1851-overview-2.zip @Captainkirkdawson here is 1851 (the last one to be addressed). I have made the XML with specific tags for each level: District, Sub-District, Parish and Hamlet. They should all have a name attribute, and possibly piece (Districts only), code and note attributes. Is this a pattern which you would be happy for me to apply to all the later years? If we can agree on that format, then we can look at 1841 as a special case and decide how to deal with it.

richardofsussex commented 4 years ago

rg14-overview-4.zip @Captainkirkdawson I've made the changes you requested to rg14. Also placed the parish name in a 'name' attribute, and split off comments in brackets into a 'note' attribute.

Captainkirkdawson commented 4 years ago

@richardofsussex wrt 1851-overview-2 A quick review shows a problem. There are no parishes for many sub districts. Just look at the first 2. I suspect that parish is not being extracted if there is no hamlet.

richardofsussex commented 4 years ago

Good catch: I think I can fix this quickly.

richardofsussex commented 4 years ago

1851-overview-2.zip Here we go ...

Captainkirkdawson commented 4 years ago

@richardofsussex New version of 1851-overview-2 looks to be fine. Like the notes extraction. Will not know more until I try to process into the database. Will not be attempting that for a while as I have too much on my plate rg14-overview-4 has addressed the issues raised and looks OK subject to same caveat above

richardofsussex commented 4 years ago

That's fine: no rush. So long as I know you are happy with the format I am producing, I can continue to tidy up the other years. So long as the XML is consistently structured, it wouldn't be a big job for me to tweak it, were there to be problems when you come to load it.
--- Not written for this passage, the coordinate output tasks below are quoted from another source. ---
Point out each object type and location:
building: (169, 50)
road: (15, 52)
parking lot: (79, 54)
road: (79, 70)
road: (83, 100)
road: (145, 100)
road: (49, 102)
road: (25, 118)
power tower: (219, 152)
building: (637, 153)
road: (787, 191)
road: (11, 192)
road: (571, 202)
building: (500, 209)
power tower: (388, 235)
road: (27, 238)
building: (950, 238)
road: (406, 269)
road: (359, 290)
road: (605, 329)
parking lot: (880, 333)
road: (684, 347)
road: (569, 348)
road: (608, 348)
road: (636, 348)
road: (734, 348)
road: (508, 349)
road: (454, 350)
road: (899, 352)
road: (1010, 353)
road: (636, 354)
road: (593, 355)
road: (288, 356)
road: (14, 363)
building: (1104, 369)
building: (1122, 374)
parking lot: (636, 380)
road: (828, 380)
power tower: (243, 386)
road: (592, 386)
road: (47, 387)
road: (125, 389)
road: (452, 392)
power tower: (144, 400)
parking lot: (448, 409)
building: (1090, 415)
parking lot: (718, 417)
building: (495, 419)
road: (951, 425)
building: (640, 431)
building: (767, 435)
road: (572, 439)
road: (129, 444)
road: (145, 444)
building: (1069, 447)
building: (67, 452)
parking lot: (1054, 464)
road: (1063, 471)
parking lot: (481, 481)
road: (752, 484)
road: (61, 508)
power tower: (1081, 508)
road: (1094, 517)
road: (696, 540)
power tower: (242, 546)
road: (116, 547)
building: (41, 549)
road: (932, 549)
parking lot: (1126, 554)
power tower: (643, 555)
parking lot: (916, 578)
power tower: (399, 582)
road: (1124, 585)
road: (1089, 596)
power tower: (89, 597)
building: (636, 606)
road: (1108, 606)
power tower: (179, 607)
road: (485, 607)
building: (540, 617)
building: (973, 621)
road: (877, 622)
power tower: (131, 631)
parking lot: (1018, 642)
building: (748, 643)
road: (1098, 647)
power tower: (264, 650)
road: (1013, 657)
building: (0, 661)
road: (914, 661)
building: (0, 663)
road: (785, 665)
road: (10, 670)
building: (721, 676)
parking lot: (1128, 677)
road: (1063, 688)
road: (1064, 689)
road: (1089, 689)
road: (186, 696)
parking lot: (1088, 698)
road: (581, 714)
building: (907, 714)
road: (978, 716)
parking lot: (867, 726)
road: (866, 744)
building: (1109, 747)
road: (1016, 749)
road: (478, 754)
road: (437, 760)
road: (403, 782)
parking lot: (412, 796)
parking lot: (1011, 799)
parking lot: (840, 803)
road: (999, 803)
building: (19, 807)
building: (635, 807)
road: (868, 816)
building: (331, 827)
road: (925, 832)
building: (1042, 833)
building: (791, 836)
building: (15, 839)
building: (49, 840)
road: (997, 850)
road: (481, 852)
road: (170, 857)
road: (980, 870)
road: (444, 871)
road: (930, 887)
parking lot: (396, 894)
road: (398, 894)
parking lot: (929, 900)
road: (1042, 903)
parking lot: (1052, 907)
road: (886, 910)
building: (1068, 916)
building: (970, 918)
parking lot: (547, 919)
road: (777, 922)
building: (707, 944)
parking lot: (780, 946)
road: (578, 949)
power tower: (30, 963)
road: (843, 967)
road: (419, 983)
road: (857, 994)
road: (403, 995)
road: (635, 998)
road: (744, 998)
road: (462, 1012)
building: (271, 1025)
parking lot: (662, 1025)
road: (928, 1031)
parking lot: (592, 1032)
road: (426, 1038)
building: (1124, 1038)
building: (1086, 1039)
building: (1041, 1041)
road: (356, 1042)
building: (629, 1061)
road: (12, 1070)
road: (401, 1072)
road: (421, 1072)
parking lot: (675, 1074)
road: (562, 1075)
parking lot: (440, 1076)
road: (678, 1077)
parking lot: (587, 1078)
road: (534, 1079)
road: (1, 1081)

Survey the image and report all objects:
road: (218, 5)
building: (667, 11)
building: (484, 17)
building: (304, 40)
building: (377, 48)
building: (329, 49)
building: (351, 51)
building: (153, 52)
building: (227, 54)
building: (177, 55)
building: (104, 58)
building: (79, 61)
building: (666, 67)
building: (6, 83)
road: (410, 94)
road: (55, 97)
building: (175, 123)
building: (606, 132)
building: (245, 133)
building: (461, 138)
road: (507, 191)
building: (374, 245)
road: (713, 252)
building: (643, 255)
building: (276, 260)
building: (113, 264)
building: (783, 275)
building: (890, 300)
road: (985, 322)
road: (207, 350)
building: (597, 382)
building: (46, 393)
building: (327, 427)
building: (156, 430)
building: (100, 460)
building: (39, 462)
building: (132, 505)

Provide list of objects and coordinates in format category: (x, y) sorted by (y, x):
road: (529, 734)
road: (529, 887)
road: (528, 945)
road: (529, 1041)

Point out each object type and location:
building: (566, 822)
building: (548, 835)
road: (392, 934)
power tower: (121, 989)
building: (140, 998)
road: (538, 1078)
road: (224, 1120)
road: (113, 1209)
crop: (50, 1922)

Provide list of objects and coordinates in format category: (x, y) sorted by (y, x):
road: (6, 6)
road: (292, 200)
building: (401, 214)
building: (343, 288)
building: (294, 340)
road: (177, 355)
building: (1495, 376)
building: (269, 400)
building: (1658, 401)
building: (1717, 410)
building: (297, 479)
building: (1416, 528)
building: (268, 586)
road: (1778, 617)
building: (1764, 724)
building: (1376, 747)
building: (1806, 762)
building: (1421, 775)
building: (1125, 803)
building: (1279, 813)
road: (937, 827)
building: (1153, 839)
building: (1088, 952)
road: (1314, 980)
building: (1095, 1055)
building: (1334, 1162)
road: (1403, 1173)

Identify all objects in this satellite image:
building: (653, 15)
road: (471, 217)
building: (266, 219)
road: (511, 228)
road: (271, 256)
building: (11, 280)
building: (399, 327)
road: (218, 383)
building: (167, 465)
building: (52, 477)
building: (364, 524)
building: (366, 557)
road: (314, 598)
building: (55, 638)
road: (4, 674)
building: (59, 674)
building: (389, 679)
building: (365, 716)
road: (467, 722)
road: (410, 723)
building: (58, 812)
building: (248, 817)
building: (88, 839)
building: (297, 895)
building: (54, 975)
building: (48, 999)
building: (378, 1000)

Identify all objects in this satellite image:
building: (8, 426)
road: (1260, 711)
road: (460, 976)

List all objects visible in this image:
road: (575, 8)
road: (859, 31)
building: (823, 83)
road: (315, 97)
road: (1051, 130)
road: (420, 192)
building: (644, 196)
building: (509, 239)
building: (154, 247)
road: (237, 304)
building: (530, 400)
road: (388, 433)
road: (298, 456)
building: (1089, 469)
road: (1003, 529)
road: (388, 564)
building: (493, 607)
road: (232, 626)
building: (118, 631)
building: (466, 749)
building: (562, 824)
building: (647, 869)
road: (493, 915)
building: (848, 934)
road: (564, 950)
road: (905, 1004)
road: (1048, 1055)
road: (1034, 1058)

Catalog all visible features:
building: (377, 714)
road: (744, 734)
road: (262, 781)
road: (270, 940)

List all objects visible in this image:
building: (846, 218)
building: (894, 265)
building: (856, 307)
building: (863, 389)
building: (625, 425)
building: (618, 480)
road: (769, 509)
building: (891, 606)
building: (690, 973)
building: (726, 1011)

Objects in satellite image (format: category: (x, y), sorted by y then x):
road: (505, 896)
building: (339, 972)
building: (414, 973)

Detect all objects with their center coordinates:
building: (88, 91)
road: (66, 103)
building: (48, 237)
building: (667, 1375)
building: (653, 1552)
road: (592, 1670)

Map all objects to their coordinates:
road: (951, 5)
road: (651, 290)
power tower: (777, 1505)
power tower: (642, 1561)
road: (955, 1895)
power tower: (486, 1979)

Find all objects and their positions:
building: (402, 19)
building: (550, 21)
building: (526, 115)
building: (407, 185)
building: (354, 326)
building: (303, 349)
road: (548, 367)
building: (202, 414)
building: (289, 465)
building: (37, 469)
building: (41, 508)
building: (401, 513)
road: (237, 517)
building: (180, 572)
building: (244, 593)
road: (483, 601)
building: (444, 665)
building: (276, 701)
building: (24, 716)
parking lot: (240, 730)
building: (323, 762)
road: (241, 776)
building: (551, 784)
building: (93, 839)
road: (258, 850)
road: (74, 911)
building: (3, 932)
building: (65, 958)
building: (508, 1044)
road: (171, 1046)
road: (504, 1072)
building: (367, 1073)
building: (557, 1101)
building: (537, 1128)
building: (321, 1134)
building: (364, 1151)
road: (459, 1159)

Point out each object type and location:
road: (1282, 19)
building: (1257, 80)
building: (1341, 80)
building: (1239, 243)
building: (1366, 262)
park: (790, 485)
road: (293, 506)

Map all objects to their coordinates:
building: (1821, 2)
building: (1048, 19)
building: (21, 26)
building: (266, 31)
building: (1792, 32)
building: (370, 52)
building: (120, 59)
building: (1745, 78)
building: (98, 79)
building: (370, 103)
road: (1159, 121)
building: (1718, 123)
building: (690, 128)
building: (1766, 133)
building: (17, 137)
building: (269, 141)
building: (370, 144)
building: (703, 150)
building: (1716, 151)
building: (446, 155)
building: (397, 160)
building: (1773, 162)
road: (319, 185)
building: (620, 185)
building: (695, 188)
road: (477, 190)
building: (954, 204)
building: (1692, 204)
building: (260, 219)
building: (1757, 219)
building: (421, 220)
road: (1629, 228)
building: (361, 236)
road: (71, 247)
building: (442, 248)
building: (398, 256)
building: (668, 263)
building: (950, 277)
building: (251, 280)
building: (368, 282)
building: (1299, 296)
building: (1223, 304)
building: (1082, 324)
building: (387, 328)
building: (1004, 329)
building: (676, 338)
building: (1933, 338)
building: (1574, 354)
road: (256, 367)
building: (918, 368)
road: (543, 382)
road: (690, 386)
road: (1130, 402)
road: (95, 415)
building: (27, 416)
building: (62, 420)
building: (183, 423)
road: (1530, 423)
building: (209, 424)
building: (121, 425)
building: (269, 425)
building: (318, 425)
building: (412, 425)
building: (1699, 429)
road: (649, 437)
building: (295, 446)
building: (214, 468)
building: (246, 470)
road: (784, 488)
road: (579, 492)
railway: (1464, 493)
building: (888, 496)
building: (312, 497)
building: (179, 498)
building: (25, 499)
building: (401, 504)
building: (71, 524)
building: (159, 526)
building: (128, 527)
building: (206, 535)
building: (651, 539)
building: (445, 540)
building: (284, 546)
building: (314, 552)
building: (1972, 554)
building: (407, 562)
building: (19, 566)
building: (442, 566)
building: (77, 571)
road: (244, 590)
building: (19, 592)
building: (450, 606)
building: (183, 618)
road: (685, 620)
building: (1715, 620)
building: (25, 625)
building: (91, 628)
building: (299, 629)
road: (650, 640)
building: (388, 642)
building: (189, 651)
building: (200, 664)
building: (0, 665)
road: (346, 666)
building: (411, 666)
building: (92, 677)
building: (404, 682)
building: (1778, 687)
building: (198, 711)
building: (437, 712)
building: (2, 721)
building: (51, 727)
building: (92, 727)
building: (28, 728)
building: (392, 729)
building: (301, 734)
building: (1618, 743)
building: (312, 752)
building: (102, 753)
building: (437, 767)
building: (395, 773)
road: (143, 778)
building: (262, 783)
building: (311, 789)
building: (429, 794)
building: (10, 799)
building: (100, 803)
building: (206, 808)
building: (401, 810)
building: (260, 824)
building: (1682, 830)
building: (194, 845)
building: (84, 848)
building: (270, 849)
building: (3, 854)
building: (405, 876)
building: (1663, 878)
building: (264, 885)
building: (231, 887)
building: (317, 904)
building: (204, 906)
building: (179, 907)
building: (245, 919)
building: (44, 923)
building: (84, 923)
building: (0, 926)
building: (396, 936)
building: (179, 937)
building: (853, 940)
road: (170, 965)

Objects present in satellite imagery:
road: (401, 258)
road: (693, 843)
richardofsussex commented 4 years ago

rg9-overview-4.zip Here is rg9, with the islands and the name/note analysis. I tried and failed in a search for the ships: "recorded elsewhere" ...

richardofsussex commented 4 years ago

rg10-overview-6.zip Here is the updated rg10, with District names restored, hamlets within parishes and the Royal Navy districts recorded as "Ships".

richardofsussex commented 4 years ago

rg10-overview-6.zip Ditto with the ships actually present! (They were recorded as hamlets, so were stripped out by a routine which expected there always to be a parish present.)